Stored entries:
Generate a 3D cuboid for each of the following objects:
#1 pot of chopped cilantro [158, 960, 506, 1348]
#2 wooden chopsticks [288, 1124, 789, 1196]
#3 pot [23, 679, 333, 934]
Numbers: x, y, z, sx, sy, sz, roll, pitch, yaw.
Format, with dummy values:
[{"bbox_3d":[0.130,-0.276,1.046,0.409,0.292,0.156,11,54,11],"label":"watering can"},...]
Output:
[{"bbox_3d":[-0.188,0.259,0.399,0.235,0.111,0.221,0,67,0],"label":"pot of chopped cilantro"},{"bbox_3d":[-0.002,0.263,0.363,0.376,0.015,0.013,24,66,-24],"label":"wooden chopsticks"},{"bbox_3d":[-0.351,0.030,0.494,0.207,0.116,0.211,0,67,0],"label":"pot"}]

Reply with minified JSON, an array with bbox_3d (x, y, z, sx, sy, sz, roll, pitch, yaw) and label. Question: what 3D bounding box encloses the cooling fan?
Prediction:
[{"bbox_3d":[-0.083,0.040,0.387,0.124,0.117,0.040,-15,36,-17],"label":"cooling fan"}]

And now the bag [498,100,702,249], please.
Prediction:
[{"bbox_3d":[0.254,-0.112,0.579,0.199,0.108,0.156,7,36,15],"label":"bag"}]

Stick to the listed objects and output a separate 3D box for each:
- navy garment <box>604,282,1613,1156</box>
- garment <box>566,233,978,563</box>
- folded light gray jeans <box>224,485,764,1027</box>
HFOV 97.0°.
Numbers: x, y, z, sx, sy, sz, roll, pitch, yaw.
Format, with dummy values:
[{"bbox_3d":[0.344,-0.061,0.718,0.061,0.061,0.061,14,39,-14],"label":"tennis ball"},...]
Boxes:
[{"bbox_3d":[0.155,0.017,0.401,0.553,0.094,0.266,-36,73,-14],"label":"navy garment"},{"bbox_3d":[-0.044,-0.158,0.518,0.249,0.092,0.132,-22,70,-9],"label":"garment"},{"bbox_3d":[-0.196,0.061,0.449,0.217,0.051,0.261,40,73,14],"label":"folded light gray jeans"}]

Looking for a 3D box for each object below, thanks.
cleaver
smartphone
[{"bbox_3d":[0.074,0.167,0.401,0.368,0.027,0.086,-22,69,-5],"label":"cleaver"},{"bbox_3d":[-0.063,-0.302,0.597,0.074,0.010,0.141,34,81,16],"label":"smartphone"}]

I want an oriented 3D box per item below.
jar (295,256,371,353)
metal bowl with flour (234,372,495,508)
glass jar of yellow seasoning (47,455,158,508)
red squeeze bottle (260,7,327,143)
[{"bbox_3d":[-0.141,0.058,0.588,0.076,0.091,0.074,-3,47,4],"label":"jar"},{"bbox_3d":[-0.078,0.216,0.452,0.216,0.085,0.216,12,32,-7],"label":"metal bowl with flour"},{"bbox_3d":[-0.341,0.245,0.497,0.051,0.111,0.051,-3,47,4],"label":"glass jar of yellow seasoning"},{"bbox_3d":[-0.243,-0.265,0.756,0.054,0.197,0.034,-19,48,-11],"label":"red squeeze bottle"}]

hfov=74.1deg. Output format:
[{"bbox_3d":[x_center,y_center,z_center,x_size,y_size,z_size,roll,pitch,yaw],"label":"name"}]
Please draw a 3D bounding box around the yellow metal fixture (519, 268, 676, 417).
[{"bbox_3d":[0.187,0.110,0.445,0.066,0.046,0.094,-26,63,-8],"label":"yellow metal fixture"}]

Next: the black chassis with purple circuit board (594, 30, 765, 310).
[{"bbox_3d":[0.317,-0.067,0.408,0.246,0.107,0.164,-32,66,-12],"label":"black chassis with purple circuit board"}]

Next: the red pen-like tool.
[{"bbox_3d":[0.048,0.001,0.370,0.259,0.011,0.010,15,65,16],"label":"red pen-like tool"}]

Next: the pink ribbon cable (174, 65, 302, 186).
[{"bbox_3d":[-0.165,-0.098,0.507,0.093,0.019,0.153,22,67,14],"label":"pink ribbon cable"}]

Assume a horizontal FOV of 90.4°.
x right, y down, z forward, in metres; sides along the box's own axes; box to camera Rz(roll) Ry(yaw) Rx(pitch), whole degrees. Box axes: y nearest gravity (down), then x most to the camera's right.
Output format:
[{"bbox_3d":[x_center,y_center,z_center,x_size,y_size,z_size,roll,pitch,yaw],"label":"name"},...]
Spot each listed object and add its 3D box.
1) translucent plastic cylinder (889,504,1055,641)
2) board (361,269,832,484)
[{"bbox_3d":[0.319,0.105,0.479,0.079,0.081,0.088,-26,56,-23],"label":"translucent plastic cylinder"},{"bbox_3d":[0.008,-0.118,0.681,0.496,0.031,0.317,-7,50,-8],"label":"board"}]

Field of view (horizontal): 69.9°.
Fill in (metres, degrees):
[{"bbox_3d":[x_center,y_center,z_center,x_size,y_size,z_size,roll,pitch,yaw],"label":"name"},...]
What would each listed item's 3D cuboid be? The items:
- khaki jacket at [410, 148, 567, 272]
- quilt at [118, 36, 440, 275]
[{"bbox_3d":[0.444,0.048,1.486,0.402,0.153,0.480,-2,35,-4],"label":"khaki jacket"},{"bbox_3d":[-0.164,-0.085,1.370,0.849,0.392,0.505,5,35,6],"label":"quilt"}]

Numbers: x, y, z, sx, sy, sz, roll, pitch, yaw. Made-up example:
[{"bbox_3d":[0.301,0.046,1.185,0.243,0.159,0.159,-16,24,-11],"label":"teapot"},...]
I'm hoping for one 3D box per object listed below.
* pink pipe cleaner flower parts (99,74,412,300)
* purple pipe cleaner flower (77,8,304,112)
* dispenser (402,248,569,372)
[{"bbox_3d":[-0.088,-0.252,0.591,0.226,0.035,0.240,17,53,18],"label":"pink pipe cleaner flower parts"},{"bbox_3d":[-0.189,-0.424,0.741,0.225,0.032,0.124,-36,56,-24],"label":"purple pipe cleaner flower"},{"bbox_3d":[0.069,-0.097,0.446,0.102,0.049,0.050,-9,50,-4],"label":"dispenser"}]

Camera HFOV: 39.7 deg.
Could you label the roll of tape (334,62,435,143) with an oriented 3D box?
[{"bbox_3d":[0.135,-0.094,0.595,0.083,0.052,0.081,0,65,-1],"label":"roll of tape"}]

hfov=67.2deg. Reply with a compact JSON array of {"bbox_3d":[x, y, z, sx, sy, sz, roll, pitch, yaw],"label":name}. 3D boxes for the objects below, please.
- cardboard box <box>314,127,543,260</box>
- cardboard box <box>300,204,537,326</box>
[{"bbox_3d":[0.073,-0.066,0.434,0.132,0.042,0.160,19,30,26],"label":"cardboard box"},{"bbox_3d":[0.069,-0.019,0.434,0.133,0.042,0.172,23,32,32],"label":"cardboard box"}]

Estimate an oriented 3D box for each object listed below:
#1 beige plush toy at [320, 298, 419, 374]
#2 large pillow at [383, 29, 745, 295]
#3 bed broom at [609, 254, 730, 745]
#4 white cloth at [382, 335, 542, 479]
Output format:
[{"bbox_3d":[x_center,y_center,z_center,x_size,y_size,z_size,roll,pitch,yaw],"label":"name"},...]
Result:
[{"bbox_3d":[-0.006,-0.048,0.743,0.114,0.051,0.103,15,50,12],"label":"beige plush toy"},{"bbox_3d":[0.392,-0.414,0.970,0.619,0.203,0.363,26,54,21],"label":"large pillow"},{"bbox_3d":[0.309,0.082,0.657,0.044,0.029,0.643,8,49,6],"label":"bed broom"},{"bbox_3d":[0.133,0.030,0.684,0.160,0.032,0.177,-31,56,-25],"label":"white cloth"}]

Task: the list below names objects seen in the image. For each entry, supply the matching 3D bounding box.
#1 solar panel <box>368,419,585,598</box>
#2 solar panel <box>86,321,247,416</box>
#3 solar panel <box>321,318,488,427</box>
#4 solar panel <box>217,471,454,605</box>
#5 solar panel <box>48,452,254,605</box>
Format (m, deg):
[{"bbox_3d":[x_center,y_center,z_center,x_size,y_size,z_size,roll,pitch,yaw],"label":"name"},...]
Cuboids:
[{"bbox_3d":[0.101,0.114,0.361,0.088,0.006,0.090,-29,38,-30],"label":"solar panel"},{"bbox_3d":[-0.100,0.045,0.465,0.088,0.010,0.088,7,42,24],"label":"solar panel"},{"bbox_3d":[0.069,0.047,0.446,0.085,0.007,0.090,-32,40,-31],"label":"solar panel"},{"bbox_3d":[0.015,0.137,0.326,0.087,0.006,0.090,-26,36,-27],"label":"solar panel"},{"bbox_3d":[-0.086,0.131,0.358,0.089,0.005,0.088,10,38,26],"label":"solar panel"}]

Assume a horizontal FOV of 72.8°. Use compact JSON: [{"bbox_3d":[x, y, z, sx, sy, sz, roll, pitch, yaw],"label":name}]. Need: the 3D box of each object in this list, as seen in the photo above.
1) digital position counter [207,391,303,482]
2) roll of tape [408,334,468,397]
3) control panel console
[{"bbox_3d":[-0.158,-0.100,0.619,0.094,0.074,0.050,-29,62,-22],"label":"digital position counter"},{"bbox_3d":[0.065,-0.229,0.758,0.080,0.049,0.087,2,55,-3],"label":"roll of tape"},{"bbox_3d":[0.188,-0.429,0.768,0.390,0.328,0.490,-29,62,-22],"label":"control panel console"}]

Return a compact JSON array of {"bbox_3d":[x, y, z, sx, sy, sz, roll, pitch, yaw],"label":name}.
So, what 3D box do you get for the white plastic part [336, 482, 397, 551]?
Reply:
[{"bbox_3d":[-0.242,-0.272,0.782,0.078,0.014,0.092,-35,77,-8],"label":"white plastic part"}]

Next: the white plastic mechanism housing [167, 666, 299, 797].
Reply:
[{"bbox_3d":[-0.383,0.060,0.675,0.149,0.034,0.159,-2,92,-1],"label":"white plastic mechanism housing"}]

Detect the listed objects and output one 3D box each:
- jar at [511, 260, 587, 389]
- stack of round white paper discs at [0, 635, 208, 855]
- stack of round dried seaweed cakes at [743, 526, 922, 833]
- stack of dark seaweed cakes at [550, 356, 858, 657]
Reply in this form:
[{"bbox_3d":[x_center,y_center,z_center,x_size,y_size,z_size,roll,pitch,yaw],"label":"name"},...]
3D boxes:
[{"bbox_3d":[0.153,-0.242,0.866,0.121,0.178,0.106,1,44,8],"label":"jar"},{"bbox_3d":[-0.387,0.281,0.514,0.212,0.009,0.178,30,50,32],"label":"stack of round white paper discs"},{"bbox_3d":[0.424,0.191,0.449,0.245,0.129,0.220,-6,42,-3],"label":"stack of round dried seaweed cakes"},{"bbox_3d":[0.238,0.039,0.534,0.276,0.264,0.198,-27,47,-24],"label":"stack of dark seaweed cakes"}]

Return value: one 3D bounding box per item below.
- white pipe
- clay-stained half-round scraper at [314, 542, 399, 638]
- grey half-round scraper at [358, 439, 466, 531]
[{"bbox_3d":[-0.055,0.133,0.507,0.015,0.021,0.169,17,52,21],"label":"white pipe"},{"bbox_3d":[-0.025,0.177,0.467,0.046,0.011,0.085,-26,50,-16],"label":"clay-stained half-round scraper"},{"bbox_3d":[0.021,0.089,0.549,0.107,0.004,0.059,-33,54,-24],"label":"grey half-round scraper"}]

### Problem statement
Please count the lines that hold "horizontal" in this data and report the total alone.

### Answer to the exercise
3